- Born: June 28, 1905 Revere, Massachusetts, United States
- Died: 1994
- Education: Harvard College; Harvard Institute of Criminal Law;
- Occupations: Criminologist; Professor;
- Years active: 1933–1993
- Employers: United Nations; Boston College;
- Known for: First chief of the United Nations Criminal Justice and Crime Prevention Unit; Advocating alternatives to traditional punishment for juvenile offenders;

= Benedict Alper =

American Criminologist

Benedict Solomon Alper (28 June 1905 - 1994) was an American criminologist and chief of the United Nations Criminal Justice and Crime Prevention Unit.

==Life==
Alper was born in Revere, Massachusetts and attended Harvard College and the Harvard Institute of Criminal Law. After completing his studies worked for Massachusetts Juvenile Court (1933-1935), Charlestown State Prison and the Federal Bureau of Prisons. Alper also worked as a research director of the Massachusetts Child Council, the New York State Legislature's Committee on the Courts (1941) and the American Parole Association (1942).

In 1943 Alper joined the United States Army and served in North Africa and Italy.

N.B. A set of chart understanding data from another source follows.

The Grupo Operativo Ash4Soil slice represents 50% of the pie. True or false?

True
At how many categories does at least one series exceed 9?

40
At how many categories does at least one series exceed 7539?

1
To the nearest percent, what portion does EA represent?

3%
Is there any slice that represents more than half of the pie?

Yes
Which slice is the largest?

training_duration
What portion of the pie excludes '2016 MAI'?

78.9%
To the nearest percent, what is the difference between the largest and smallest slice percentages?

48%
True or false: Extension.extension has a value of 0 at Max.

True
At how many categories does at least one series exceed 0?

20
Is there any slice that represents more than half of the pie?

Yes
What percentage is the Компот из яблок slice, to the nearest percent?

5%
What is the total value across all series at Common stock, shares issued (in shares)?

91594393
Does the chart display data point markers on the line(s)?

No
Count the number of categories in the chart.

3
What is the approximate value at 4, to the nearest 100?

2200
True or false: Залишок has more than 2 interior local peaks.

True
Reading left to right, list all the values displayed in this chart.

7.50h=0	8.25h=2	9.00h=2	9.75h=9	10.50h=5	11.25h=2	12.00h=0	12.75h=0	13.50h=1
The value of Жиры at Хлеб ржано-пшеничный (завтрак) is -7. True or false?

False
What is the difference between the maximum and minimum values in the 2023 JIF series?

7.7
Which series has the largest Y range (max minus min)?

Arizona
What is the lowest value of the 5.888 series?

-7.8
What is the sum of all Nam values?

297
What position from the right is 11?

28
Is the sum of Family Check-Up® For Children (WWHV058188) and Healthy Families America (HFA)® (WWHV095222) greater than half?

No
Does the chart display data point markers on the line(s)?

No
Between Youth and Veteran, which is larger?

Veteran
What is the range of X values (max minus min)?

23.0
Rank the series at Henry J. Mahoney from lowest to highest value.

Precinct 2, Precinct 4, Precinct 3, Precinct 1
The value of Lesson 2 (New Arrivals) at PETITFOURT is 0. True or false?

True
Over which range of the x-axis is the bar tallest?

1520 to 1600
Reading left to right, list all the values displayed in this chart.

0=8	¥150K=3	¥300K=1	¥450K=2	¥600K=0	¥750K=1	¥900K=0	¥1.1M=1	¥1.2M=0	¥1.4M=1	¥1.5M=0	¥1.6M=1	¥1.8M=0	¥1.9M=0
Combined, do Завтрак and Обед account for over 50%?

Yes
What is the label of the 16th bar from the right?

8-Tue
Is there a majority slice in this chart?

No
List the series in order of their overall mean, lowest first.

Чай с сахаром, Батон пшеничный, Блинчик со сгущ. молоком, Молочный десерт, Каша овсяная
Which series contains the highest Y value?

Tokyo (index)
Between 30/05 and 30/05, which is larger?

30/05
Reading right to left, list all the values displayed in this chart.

Alper was the first chief of the United Nations Criminal Justice and Crime Prevention Unit after its inception. He was also a founding member of the United Nations Staff Association and its first president, until his dismissal in 1951 due to his objection to racial segregation in the UN blood drive. His termination of the contract was one of the first brought before the Administrative Tribunal of the United Nations.

Alper taught at The New School for Social Research and, from 1966 to 1993, was a professor at Boston College. He was regarded as "a pioneer in advocating alternatives to traditional methods of punishment for juvenile offenders" and served as a member of the National Council on Crime and Delinquency and the Massachusetts Governor's Committee on Law Enforcement, Correctional Planning, Violence and Crime.